Unfortunately, Communicator will not attempt to connect to ocspool.contoso.local for the someone in the contoso.com SIP domain. (To be more correct, it will connect to ocspool.contoso.local if that name is provided by group policy or configured manually in Communicator. It is only considered invalid for the purposes of automatic configuration.)
Additionally, creating these records in your external DNS for internal clients will reveal something about your internal addressing to the outside world. Most security folk consider this a “no-no.”
For these reasons, I generally say that split-brain DNS is required to enable the automatic configuration of Communicator to work properly for both internal use (where Communicator should find a director or pool server) and external use (where Communicator should find your Access Edge). For many of my customers, this has not been a problem. They have already been resolving some form of their public name internally already.
For the customers that don’t already have split-brain DNS implemented, it is a big leap for them to begin resolving their external domain internally. To suggest that Contoso should suddenly put the DNS zone contoso.com on their internal DNS servers simply to accommodate an OCS deployment will likely get you laughed out of the room.
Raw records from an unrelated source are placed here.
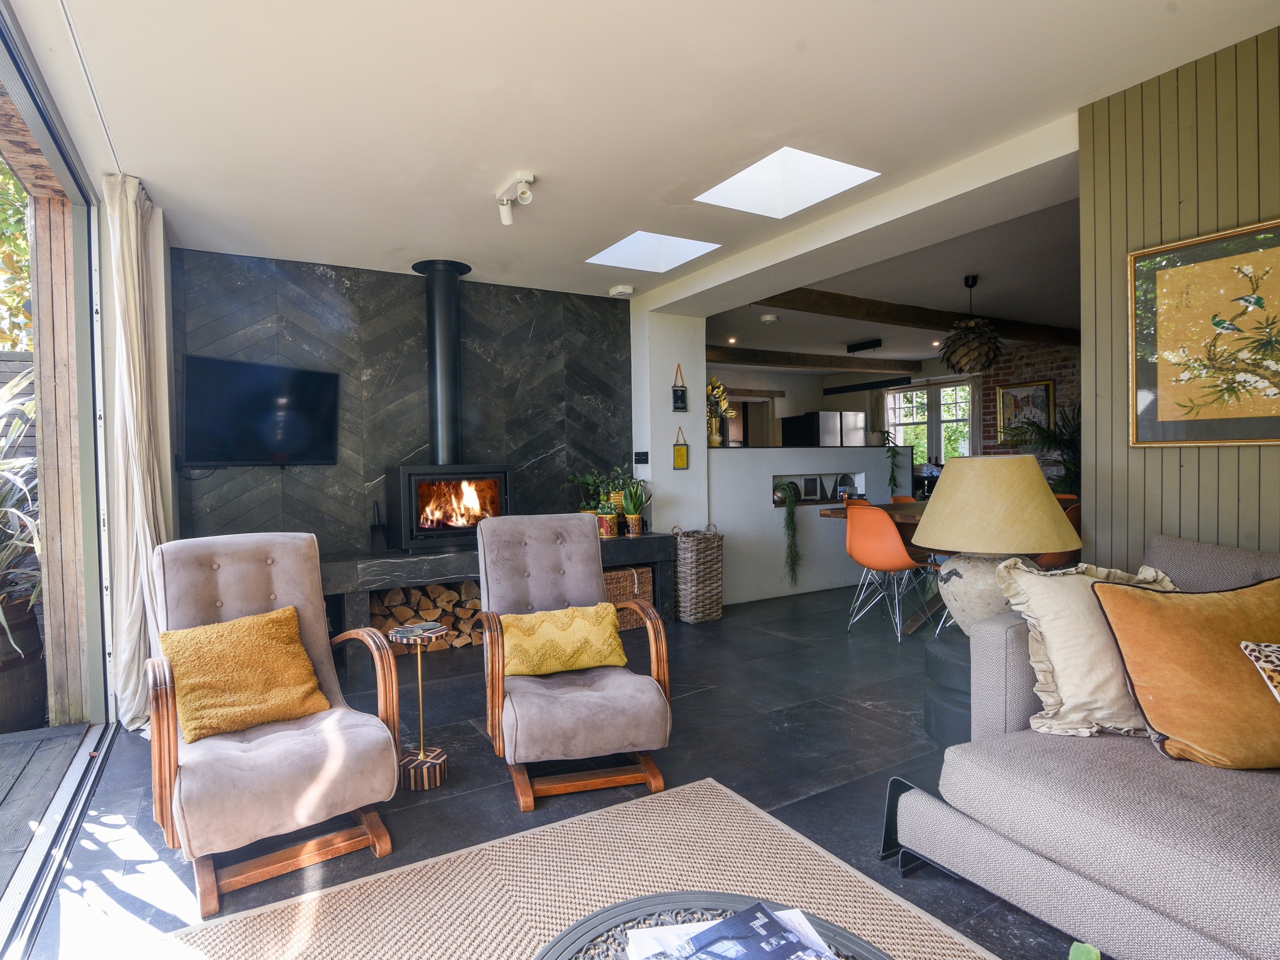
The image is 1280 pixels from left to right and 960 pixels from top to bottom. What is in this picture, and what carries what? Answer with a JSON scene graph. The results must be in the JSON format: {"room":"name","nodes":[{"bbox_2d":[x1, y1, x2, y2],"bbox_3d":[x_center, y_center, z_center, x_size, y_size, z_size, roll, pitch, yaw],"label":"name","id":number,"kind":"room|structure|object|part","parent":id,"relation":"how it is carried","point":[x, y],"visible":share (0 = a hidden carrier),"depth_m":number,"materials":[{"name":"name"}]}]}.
{"room":"living room","nodes":[
{"label":"living room","id":0,"kind":"room"},
{"bbox_2d":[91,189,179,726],"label":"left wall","id":1,"kind":"structure","parent":0,"point":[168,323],"depth_m":3.40,"materials":[{"name":"white paint"}]},
{"bbox_2d":[168,247,632,558],"bbox_3d":[-1.446,-0.165,4.796,3.086,2.552,0.164,-2,1,-31],"label":"wall","id":2,"kind":"structure","parent":0,"point":[417,415],"depth_m":4.57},
{"bbox_2d":[179,354,339,467],"bbox_3d":[-2.251,-0.380,4.051,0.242,0.616,0.902,0,1,28],"label":"television","id":3,"kind":"object","parent":2,"relation":"attached to","point":[311,380],"visible":0.99,"depth_m":3.97,"materials":[{"name":"black"}]},
{"bbox_2d":[17,579,1098,959],"bbox_3d":[1.566,1.108,4.001,8.060,0.107,8.805,-2,1,-31],"label":"floor","id":4,"kind":"structure","parent":0,"point":[475,748],"depth_m":2.58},
{"bbox_2d":[0,2,116,953],"bbox_3d":[-1.625,-0.098,1.361,0.675,2.493,4.194,-2,1,-31],"label":"sliding glass door","id":5,"kind":"structure","parent":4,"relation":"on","point":[88,493],"depth_m":2.83,"materials":[{"name":"glass"}]},
{"bbox_2d":[143,533,408,915],"bbox_3d":[-1.204,0.673,2.214,0.663,0.921,0.814,-2,1,-31],"label":"armchair","id":6,"kind":"object","parent":4,"relation":"on","point":[287,574],"visible":0.92,"depth_m":2.06,"materials":[{"name":"grey fabric"}]},
{"bbox_2d":[159,605,330,743],"bbox_3d":[-1.275,0.612,2.210,0.457,0.319,0.284,-2,1,-31],"label":"yellow cushion","id":7,"kind":"object","parent":6,"relation":"on","point":[298,649],"visible":0.98,"depth_m":2.14,"materials":[{"name":"fabric"}]},
{"bbox_2d":[386,621,449,789],"bbox_3d":[-0.830,0.849,2.590,0.236,0.550,0.235,-2,1,-31],"label":"side table","id":8,"kind":"object","parent":4,"relation":"on","point":[411,775],"visible":0.98,"depth_m":2.54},
{"bbox_2d":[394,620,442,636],"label":"coaster","id":9,"kind":"object","parent":8,"relation":"on","point":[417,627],"visible":0.98,"depth_m":2.58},
{"bbox_2d":[325,529,675,660],"bbox_3d":[-1.020,0.753,4.692,2.703,0.644,0.612,-2,1,-31],"label":"stone hearth","id":10,"kind":"object","parent":4,"relation":"on","point":[449,557],"visible":0.42,"depth_m":4.25,"materials":[{"name":"stone"}]},
{"bbox_2d":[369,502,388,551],"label":"fireplace tool","id":11,"kind":"object","parent":10,"relation":"on","point":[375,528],"visible":0.97,"depth_m":4.44,"materials":[{"name":"black metal"}]},
{"bbox_2d":[370,579,482,652],"bbox_3d":[-1.309,0.875,4.452,1.057,0.387,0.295,-2,1,-31],"label":"firewood stack","id":12,"kind":"object","parent":10,"relation":"in","point":[404,617],"visible":0.48,"depth_m":4.35,"materials":[{"name":"brown wood"}]},
{"bbox_2d":[384,462,517,551],"bbox_3d":[-1.251,0.179,4.518,0.722,0.582,0.492,-2,1,-31],"label":"wood stove","id":13,"kind":"object","parent":10,"relation":"on","point":[411,493],"visible":0.91,"depth_m":4.34,"materials":[{"name":"black"}]},
{"bbox_2d":[410,258,473,467],"bbox_3d":[-1.312,-0.737,4.568,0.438,1.401,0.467,-2,1,-31],"label":"stove pipe","id":14,"kind":"object","parent":13,"relation":"on","point":[441,409],"visible":0.91,"depth_m":4.50,"materials":[{"name":"black metal"}]},
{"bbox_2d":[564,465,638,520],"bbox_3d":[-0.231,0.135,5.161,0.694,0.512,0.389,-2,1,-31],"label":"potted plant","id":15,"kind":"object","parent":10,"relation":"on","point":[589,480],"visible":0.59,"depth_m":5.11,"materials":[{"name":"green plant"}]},
{"bbox_2d":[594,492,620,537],"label":"potted plant","id":16,"kind":"object","parent":10,"relation":"on","point":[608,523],"visible":0.97,"depth_m":4.90,"materials":[{"name":"green plant"}]},
{"bbox_2d":[603,565,654,631],"bbox_3d":[-0.194,0.855,4.975,0.512,0.382,0.393,-2,1,-31],"label":"wicker basket","id":17,"kind":"object","parent":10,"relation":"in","point":[645,574],"visible":0.4,"depth_m":4.85,"materials":[{"name":"brown wicker"}]},
{"bbox_2d":[620,478,650,535],"bbox_3d":[-0.030,0.191,5.084,0.240,0.436,0.228,0,1,26],"label":"potted plant","id":18,"kind":"object","parent":10,"relation":"on","point":[634,520],"visible":1,"depth_m":5.05,"materials":[{"name":"green plant"}]},
{"bbox_2d":[475,510,673,811],"bbox_3d":[-0.286,0.636,2.695,0.660,0.932,0.846,-1,1,-16],"label":"armchair","id":19,"kind":"object","parent":4,"relation":"on","point":[515,560],"visible":0.98,"depth_m":2.49,"materials":[{"name":"grey fabric"}]},
{"bbox_2d":[498,601,627,677],"bbox_3d":[-0.310,0.626,2.705,0.525,0.241,0.252,-1,1,-16],"label":"yellow cushion","id":20,"kind":"object","parent":19,"relation":"on","point":[597,662],"visible":0.95,"depth_m":2.64,"materials":[{"name":"yellow fabric"}]},
{"bbox_2d":[150,774,1014,959],"bbox_3d":[0.044,1.128,0.873,2.104,0.013,2.596,-2,1,-31],"label":"rug","id":21,"kind":"object","parent":4,"relation":"on","point":[682,794],"visible":0.93,"depth_m":1.82,"materials":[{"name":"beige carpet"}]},
{"bbox_2d":[530,890,895,959],"bbox_3d":[0.138,0.937,0.787,0.828,0.366,0.888,-2,1,-31],"label":"coffee table","id":22,"kind":"object","parent":21,"relation":"on","point":[623,913],"visible":0.74,"depth_m":1.15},
{"bbox_2d":[628,900,838,959],"bbox_3d":[0.150,0.725,0.990,0.312,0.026,0.297,-1,1,-19],"label":"magazine","id":23,"kind":"object","parent":22,"relation":"on","point":[798,920],"visible":0.99,"depth_m":1.06,"materials":[{"name":"paper"}]},
{"bbox_2d":[672,524,724,622],"bbox_3d":[0.430,0.696,5.119,0.374,0.683,0.375,-2,1,-31],"label":"wicker basket","id":24,"kind":"object","parent":4,"relation":"on","point":[682,603],"visible":0.99,"depth_m":4.98,"materials":[{"name":"wicker"}]},
{"bbox_2d":[779,410,863,446],"bbox_3d":[2.458,-0.045,9.117,0.880,1.714,0.705,-2,1,-31],"label":"refrigerator","id":25,"kind":"object","parent":4,"relation":"on","point":[809,423],"visible":0.42,"depth_m":8.83,"materials":[{"name":"metal"}]},
{"bbox_2d":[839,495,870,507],"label":"orange chair","id":26,"kind":"object","parent":4,"relation":"on","point":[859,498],"visible":0.12,"depth_m":5.96,"materials":[{"name":"orange plastic"}]},
{"bbox_2d":[820,501,939,628],"bbox_3d":[2.354,0.622,4.983,1.276,0.777,1.476,-2,1,-31],"label":"dining table","id":27,"kind":"object","parent":4,"relation":"on","point":[833,512],"visible":0.22,"depth_m":4.90,"materials":[{"name":"brown wood"}]},
{"bbox_2d":[842,503,934,641],"bbox_3d":[1.660,0.598,4.591,0.522,0.854,0.497,-2,1,-31],"label":"orange chair","id":28,"kind":"object","parent":4,"relation":"on","point":[894,541],"visible":0.95,"depth_m":4.44,"materials":[{"name":"orange plastic"}]},
{"bbox_2d":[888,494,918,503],"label":"dining chair","id":29,"kind":"object","parent":4,"relation":"on","point":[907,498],"visible":0.12,"depth_m":6.13,"materials":[{"name":"orange plastic"}]},
{"bbox_2d":[922,629,972,748],"bbox_3d":[1.443,0.858,2.692,0.580,0.420,0.570,-2,1,-31],"label":"side table","id":30,"kind":"object","parent":4,"relation":"on","point":[950,665],"visible":0.33,"depth_m":2.60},
{"bbox_2d":[915,453,1081,637],"bbox_3d":[1.362,0.261,2.631,0.570,0.719,0.576,-1,1,9],"label":"table lamp","id":31,"kind":"object","parent":30,"relation":"on","point":[963,547],"visible":0.94,"depth_m":2.49,"materials":[{"name":"yellow fabric"}]},
{"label":"ceramic lamp base","id":32,"kind":"part","parent":31,"relation":"part of","materials":[{"name":"ceramic"}]},
{"bbox_3d":[1.327,0.083,2.618,0.591,0.346,0.582,-2,1,-31],"label":"lampshade","id":33,"kind":"part","parent":31,"relation":"part of","materials":[{"name":"beige fabric"}]},
{"bbox_2d":[1000,401,1081,494],"bbox_3d":[4.070,0.033,6.400,1.250,1.618,1.250,-2,1,-31],"label":"palm plant","id":34,"kind":"object","parent":4,"relation":"on","point":[1069,445],"visible":0.32,"depth_m":6.33,"materials":[{"name":"green plant"}]},
{"bbox_2d":[1036,497,1082,569],"bbox_3d":[2.762,0.572,4.636,0.495,0.847,0.512,-2,1,-31],"label":"orange chair","id":35,"kind":"object","parent":4,"relation":"on","point":[1074,517],"visible":0.23,"depth_m":4.40,"materials":[{"name":"orange plastic"}]},
{"bbox_2d":[890,533,1279,959],"bbox_3d":[1.881,0.657,1.050,1.431,0.889,2.607,-2,1,-31],"label":"sofa","id":36,"kind":"object","parent":4,"relation":"on","point":[1172,888],"visible":0.91,"depth_m":1.62,"materials":[{"name":"grey fabric"}]},
{"bbox_2d":[995,558,1180,738],"bbox_3d":[1.350,0.479,1.977,0.554,0.472,0.307,-1,1,-3],"label":"cream cushion","id":37,"kind":"object","parent":36,"relation":"on","point":[1045,606],"visible":0.68,"depth_m":1.91,"materials":[{"name":"beige fabric"}]},
{"bbox_2d":[1091,573,1279,769],"bbox_3d":[1.519,0.487,1.768,0.568,0.447,0.327,-1,1,0],"label":"orange cushion","id":38,"kind":"object","parent":36,"relation":"on","point":[1172,625],"visible":0.98,"depth_m":1.70,"materials":[{"name":"orange fabric"}]},
{"bbox_2d":[1238,640,1279,702],"bbox_3d":[1.732,0.511,1.561,0.525,0.283,0.344,-1,1,-8],"label":"leopard pillow","id":39,"kind":"object","parent":36,"relation":"on","point":[1252,646],"visible":0.99,"depth_m":1.65,"materials":[{"name":"fabric"}]},
{"bbox_2d":[5,0,1278,302],"bbox_3d":[-0.043,-1.441,2.440,3.807,0.125,6.617,-2,1,-31],"label":"ceiling","id":40,"kind":"structure","parent":0,"point":[510,146],"depth_m":2.53,"materials":[{"name":"white paint"}]},
{"bbox_2d":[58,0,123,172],"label":"curtain rail","id":41,"kind":"object","parent":40,"relation":"attached to","point":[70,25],"visible":0.87,"depth_m":2.29,"materials":[{"name":"white metal"}]},
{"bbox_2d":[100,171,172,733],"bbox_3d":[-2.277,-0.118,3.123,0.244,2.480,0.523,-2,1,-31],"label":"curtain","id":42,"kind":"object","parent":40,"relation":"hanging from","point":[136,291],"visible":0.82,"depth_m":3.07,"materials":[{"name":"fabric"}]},
{"bbox_2d":[495,172,535,224],"bbox_3d":[-0.588,-1.335,3.238,0.114,0.163,0.345,-2,1,-31],"label":"ceiling spotlight","id":43,"kind":"object","parent":40,"relation":"attached to","point":[507,219],"visible":1,"depth_m":3.23,"materials":[{"name":"white metal"}]},
{"bbox_2d":[608,284,634,296],"bbox_3d":[-0.128,-1.412,5.107,0.170,0.052,0.165,-2,1,-31],"label":"smoke detector","id":44,"kind":"object","parent":40,"relation":"attached to","point":[618,289],"visible":0.99,"depth_m":5.05,"materials":[{"name":"white plastic"}]},
{"bbox_2d":[586,230,718,272],"bbox_3d":[0.075,-1.587,4.301,0.649,0.376,0.644,-2,1,-31],"label":"skylight","id":45,"kind":"object","parent":40,"relation":"in","point":[687,251],"visible":0.88,"depth_m":4.45,"materials":[{"name":"white"}]},
{"bbox_2d":[695,146,879,216],"bbox_3d":[0.698,-1.531,3.263,0.615,0.308,0.692,-2,1,-31],"label":"skylight","id":46,"kind":"object","parent":40,"relation":"in","point":[740,176],"visible":0.87,"depth_m":3.44,"materials":[{"name":"white"}]},
{"bbox_2d":[631,306,709,540],"bbox_3d":[0.183,-0.209,5.643,0.535,2.509,0.667,-2,1,-31],"label":"white wall","id":47,"kind":"structure","parent":0,"point":[668,385],"depth_m":5.37,"materials":[{"name":"white paint"}]},
{"bbox_2d":[633,451,649,464],"bbox_3d":[0.019,-0.167,5.372,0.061,0.109,0.128,-2,1,-31],"label":"light switch","id":48,"kind":"object","parent":47,"relation":"attached to","point":[645,455],"visible":0.98,"depth_m":5.36,"materials":[{"name":"black plastic"}]},
{"bbox_2d":[670,362,688,411],"bbox_3d":[0.317,-0.716,5.315,0.120,0.380,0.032,-2,1,-31],"label":"hanging sign","id":49,"kind":"object","parent":47,"relation":"attached to","point":[679,399],"visible":0.99,"depth_m":5.30,"materials":[{"name":"black"}]},
{"bbox_2d":[671,427,689,468],"bbox_3d":[0.328,-0.240,5.298,0.130,0.324,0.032,-2,1,-31],"label":"hanging plaque","id":50,"kind":"object","parent":47,"relation":"attached to","point":[682,455],"visible":0.99,"depth_m":5.29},
{"bbox_2d":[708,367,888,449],"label":"kitchen wall","id":51,"kind":"structure","parent":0,"point":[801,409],"depth_m":9.75,"materials":[{"name":"paint"}]},
{"bbox_2d":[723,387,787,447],"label":"doorway","id":52,"kind":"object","parent":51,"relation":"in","point":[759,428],"visible":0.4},
{"bbox_2d":[711,444,907,605],"bbox_3d":[1.615,0.377,6.265,2.473,1.279,0.269,-2,1,-31],"label":"half wall","id":53,"kind":"structure","parent":0,"point":[772,450],"depth_m":5.92,"materials":[{"name":"white paint"}]},
{"bbox_2d":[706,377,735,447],"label":"flower vase","id":54,"kind":"object","parent":53,"relation":"on","point":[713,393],"visible":0.76,"depth_m":5.66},
{"bbox_2d":[772,471,866,506],"bbox_3d":[1.616,0.089,6.291,1.055,0.289,0.195,-2,1,-31],"label":"wall niche","id":55,"kind":"object","parent":53,"relation":"in","point":[825,490],"visible":0.62,"depth_m":6.24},
{"bbox_2d":[776,480,801,583],"bbox_3d":[1.304,0.447,5.934,0.254,0.890,0.299,-1,1,18],"label":"trailing plant","id":56,"kind":"object","parent":55,"relation":"in","point":[791,496],"visible":0.99,"depth_m":5.86,"materials":[{"name":"green plant"}]},
{"bbox_2d":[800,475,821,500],"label":"picture frame","id":57,"kind":"object","parent":55,"relation":"in","point":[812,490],"visible":0.95,"depth_m":6.33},
{"bbox_2d":[878,428,901,492],"bbox_3d":[2.521,-0.194,6.877,0.286,0.692,0.279,-2,1,-31],"label":"trailing plant","id":58,"kind":"object","parent":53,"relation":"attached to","point":[894,480],"visible":0.92,"depth_m":6.85,"materials":[{"name":"green plant"}]},
{"bbox_2d":[706,185,1082,367],"bbox_3d":[2.610,-1.593,6.629,4.866,0.181,6.022,-2,1,-31],"label":"dining room ceiling","id":59,"kind":"structure","parent":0,"point":[920,350],"depth_m":5.43,"materials":[{"name":"paint"}]},
{"bbox_2d":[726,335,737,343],"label":"recessed light","id":60,"kind":"object","parent":59,"relation":"in","point":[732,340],"visible":0.98,"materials":[{"name":"white"}]},
{"bbox_2d":[759,313,777,323],"bbox_3d":[1.165,-1.445,6.121,0.146,0.046,0.145,-2,1,-31],"label":"smoke detector","id":61,"kind":"object","parent":59,"relation":"attached to","point":[769,318],"visible":0.99,"depth_m":6.08,"materials":[{"name":"white plastic"}]},
{"bbox_2d":[707,346,921,375],"bbox_3d":[1.641,-1.427,8.013,4.564,0.153,0.206,-2,1,-31],"label":"ceiling beam","id":62,"kind":"structure","parent":59,"relation":"attached to","point":[743,356],"depth_m":8.15,"materials":[{"name":"brown wood"}]},
{"bbox_2d":[846,338,881,352],"bbox_3d":[2.462,-1.462,7.449,0.088,0.108,0.423,-2,1,-31],"label":"ceiling light","id":63,"kind":"object","parent":59,"relation":"attached to","point":[873,342],"visible":0.99,"depth_m":7.41,"materials":[{"name":"black metal"}]},
{"bbox_2d":[757,286,1084,345],"bbox_3d":[2.752,-1.426,6.128,4.638,0.143,0.201,-2,1,-31],"label":"ceiling beam","id":64,"kind":"structure","parent":59,"relation":"attached to","point":[897,310],"depth_m":5.70,"materials":[{"name":"brown wood"}]},
{"bbox_2d":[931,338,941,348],"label":"recessed light","id":65,"kind":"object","parent":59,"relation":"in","point":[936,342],"visible":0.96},
{"bbox_2d":[940,274,1004,375],"bbox_3d":[2.419,-1.131,4.970,0.436,0.699,0.435,-2,1,-31],"label":"pendant lamp","id":66,"kind":"object","parent":59,"relation":"hanging from","point":[987,356],"visible":1,"depth_m":4.88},
{"bbox_2d":[885,379,973,463],"bbox_3d":[4.001,-0.699,9.347,0.134,1.273,1.385,-2,1,-31],"label":"window","id":67,"kind":"structure","parent":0,"point":[918,393],"depth_m":9.33,"materials":[{"name":"white glass"}]},
{"bbox_2d":[977,340,1079,475],"bbox_3d":[5.260,-0.345,6.810,0.192,2.470,3.990,-2,1,-31],"label":"brick wall","id":68,"kind":"structure","parent":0,"point":[1056,377],"depth_m":7.85,"materials":[{"name":"red brick"}]},
{"bbox_2d":[996,378,1055,441],"bbox_3d":[4.370,-0.776,7.702,0.035,0.680,0.619,-2,1,-31],"label":"framed picture","id":69,"kind":"object","parent":68,"relation":"attached to","point":[1042,404],"visible":0.75,"depth_m":7.70},
{"bbox_2d":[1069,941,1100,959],"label":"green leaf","id":70,"kind":"object","parent":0,"point":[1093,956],"visible":0.99,"depth_m":0.76,"materials":[{"name":"green plant"}]},
{"bbox_2d":[1078,23,1279,568],"bbox_3d":[2.702,-0.191,1.174,0.166,2.559,3.517,-2,1,-31],"label":"panelled wall","id":71,"kind":"structure","parent":0,"point":[1175,501],"depth_m":2.42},
{"bbox_2d":[1129,219,1279,446],"bbox_3d":[2.049,-0.464,2.105,0.029,0.714,0.926,-2,1,-31],"label":"framed picture","id":72,"kind":"object","parent":71,"relation":"attached to","point":[1146,396],"visible":0.99,"depth_m":2.30},
{"label":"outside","id":73,"kind":"structure","parent":0,"visible":0},
{"label":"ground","id":74,"kind":"structure","parent":73,"visible":0},
{"bbox_2d":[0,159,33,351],"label":"tree","id":75,"kind":"object","parent":74,"relation":"on","point":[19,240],"visible":0.36,"depth_m":6.69,"materials":[{"name":"green plant"}]},
{"bbox_2d":[0,718,94,888],"bbox_3d":[-2.651,1.278,0.945,2.397,0.213,4.349,-2,1,-31],"label":"wooden deck","id":76,"kind":"structure","parent":74,"relation":"on","point":[35,732],"depth_m":2.64,"materials":[{"name":"grey wood"}]},
{"bbox_2d":[0,595,46,732],"bbox_3d":[-3.083,0.896,3.200,0.498,0.697,0.494,-2,1,-31],"label":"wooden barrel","id":77,"kind":"object","parent":76,"relation":"on","point":[30,630],"visible":0.77,"depth_m":3.15,"materials":[{"name":"brown wood"}]},
{"bbox_2d":[0,364,44,647],"bbox_3d":[-3.341,0.107,3.141,1.389,1.389,1.352,-2,1,-31],"label":"plant","id":78,"kind":"object","parent":77,"relation":"in","point":[19,482],"visible":0.7,"depth_m":3.23,"materials":[{"name":"green plant"}]},
{"bbox_2d":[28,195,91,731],"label":"wooden post","id":79,"kind":"object","parent":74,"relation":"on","point":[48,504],"visible":0.73,"depth_m":3.24,"materials":[{"name":"brown wood"}]},
{"bbox_2d":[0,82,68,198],"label":"wooden beam","id":80,"kind":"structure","parent":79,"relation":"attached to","point":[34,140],"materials":[{"name":"brown wood"}]}
]}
A more reasonable suggestion is to create what I’ll call two “pinpoint” DNS zones. These are internal zones that will resolve just the names that we want for automatic configuration. All other names in their external DNS domain will be unaffected.
To implement this for Contoso, we would create a zone “_sipinternaltls._tcp.contoso.com” and zone “sip.contoso.com.” Notice that these are two zones – not two records in one “contoso.com” zone. A zone is a name resolution boundary in the hierarchical DNS namespace. By configuring the internal DNS server to be authoritative only for these two names, clients will continue resolving other names in the contoso.com domain as they always have.
Coincidentally, over on his blog, Geoff Clark has just suggested the same thing. He describes the problem and suggests the same solution but shows a method of creating the zone on a Windows DNS server via the DNS management console. Unfortunately, there is a limitation in the management console that is not present in the underlying Windows DNS implementation. This limitation required Geoff to create the zone as “_tcp.contoso.com” when what we would really like is a zone named “_sipinternaltls._tcp.contoso.com.”
This limitation in the user interface can be resolved by creating the zones and the records using the Dnscmd command line tool. For Contoso, here are the required commands:
dnscmd . /zoneadd _sipinternaltls._tcp.contoso.com. /dsprimary
dnscmd . /recordadd _sipinternaltls._tcp.contoso.com. @ SRV 0 0 5061 sip.contoso.com.
dnscmd . /zoneadd sip.contoso.com. /dsprimary
dnscmd . /recordadd sip.contoso.com. @ A 172.16.45.12
Of course, you’ll need to make the appropriate changes for your environment. If you are not running the command on your Windows DNS server, you will need to replace the first dot with your server name. You may also prefer a different zone type than “dsprimary.” If so, change the zoneadd commands appropriately. I doubt that your pool’s IP address is the same as my example but, if you have followed me this far, you already know what to change there.
I hope this suggestion helps somebody. Please let me know by providing feedback.
This post has been brought to you by someone who disagreed with me and forced me to explain myself.